The importance of the taxonomy for investors
For investors, the EU taxonomy represents not just an opportunity to assess an individual equity investment, but to estimate how environmentally sustainable their entire portfolio is. Most portfolios will initially contain a low percentage of businesses considered sustainable under the new taxonomy, but this will increase as the task of implementing the EU’s new classification system expands going forward.
The Sustainable Finance Disclosure Regulation
Unlike the taxonomy, which describes the degree of sustainability in a company’s economic activities, the Disclosure Regulation concerns the conduct of financial market participants. Its aim is to increase transparency around sustainability work related to financial products and in investment advisory services. The Disclosure Regulation enters into force on March 10, 2021.
Financial market participants and financial advisors will have to disclose information to investors about how they take sustainability-related aspects into account in their processes and products. For example, funds will be classified into three groups, called Article 7, 8 and 9 funds.
Article 7 funds include investments that do not give any particular consideration to sustainability issues. Article 8 funds take sustainability issues into consideration in their management, while investments in Article 9 funds are required to have sustainability as their primary objective.
Sustainability analysis has become an increasingly crucial element of asset management, although the definitions of “sustainable” leave a great deal of room for interpretation. However, the screening criteria in the EU taxonomy are usually precise and quantifiable, so companies will no longer be able to claim that revenue is “green” if it is not.
Many companies that have already made some progress in the transformation of their activities will gain greater visibility. Over time, these companies will probably have better capital procurement opportunities in financial markets.

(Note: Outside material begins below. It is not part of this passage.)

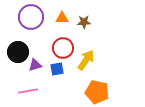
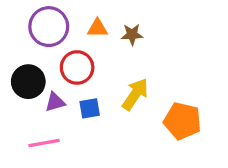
red circle: (63, 48) -> (77, 67), moved
orange pentagon: (97, 92) -> (182, 121), moved

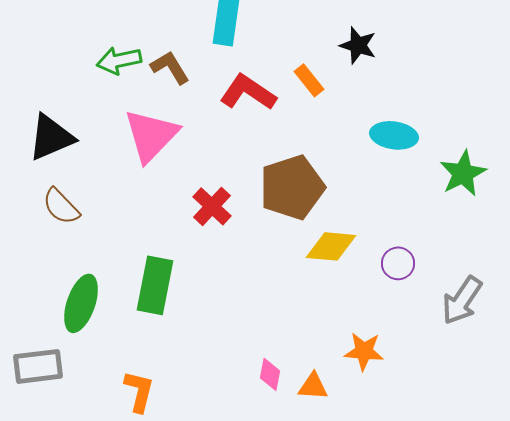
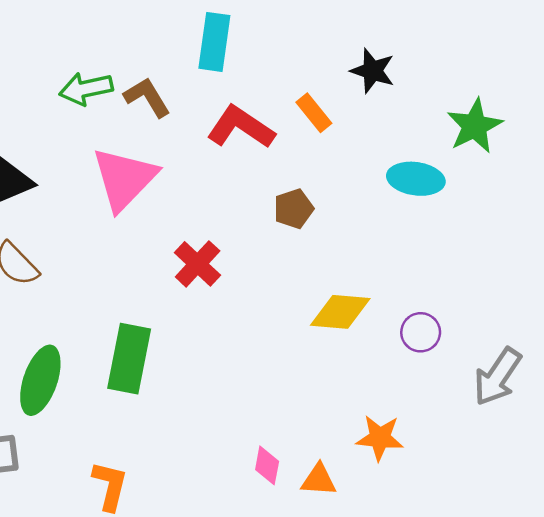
green star: (463, 173) -> (475, 126), moved
brown pentagon: (292, 187) -> (293, 209), moved, size x0.5

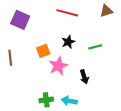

Although only a small proportion of listed companies will initially be affected by the new EU regulations, the direction is clear. More stringent requirements will be imposed on sustainability work, reporting and transparency in companies. There will initially be a fair number of questions concerning implementation, including determining threshold values.
We have also already noticed a clear shift among listed companies, especially in our native Sweden. Here, the new EU taxonomy will make a contribution both in terms of clarity and pressure for change. What is happening is now also increasingly apparent to investors. Capital flows are being directed more and more to investments that are characterised as sustainable. Last year, sustainable funds delivered better returns in most cases than the alternatives. Given the strong ambitions in this area, we expect this trend to persist. Also under way is a very widespread conversion of existing funds into sustainable ones.